Plans to automatically register voters cleared the penultimate hurdle in the Senedd’s legislative process – with 400,000 people potentially set to be added to the register.

Mick Antoniw, who is counsel general, the Welsh Government’s chief legal adviser, described the elections and elected bodies bill as groundbreaking.

He told the Senedd an incoming Labour UK Government would be committed to following Wales’ lead on automatic registration, with a similar model likely to be rolled out.

He said: “For Wales, It will mean potentially some 400,000 people being added to that register.

“If it is extended to the rest of the UK for non-devolved elections – you are talking about seven or eight million people who are not on the register.

“Now, it says something about our democracy when you have so many people who are not on the register – not even in a position to vote.”

Under the bill, Welsh ministers will be under a duty to improve diversity in Senedd and council structures – with tailored support for characteristics protected by equality law.

The bill, which has been overshadowed by contentious amendments about deception, would also lay the groundwork for councillors to be given cash when they are voted out.

Councillors who unsuccessfully stand for re-election could receive “resettlement payments”, dubbed in some quarters as “golden handshakes”, but those who stand down would not.

The policy aims to remove barriers, such as for people with caring responsibilities, and ease the transition for those who are giving up their careers to stand for election.

Adam Price tabled ultimately unsuccessful amendments, calling for voters to be given a “right to know” whether artificial intelligence has been used in electoral literature.

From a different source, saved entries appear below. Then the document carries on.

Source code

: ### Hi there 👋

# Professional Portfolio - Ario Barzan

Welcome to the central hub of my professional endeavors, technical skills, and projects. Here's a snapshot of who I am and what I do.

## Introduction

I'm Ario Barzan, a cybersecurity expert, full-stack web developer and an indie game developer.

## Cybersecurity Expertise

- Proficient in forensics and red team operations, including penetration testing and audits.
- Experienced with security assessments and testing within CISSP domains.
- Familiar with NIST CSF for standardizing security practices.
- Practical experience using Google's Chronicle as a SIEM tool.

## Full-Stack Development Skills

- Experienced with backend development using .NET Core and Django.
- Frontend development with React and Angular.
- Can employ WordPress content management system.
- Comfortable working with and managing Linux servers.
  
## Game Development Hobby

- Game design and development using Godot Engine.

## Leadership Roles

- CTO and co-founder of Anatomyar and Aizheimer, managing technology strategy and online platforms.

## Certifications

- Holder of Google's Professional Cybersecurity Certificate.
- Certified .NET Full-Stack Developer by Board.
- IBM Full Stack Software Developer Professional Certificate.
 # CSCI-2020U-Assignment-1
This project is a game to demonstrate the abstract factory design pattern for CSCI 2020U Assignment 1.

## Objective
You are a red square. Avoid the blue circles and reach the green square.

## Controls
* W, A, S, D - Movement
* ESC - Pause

The former Plaid Cymru leader raised a “frightening” recent Dispatches documentary on the potential for technology to have a detrimental impact on democracy.

The bill now moves to the fourth and final legislative stage – a vote of the whole Senedd on the proposals as amended – which has been pencilled in for 9 July at about 4pm.

With Labour and Plaid Cymru’s support, and no legal challenge expected, the bill is likely to be passed.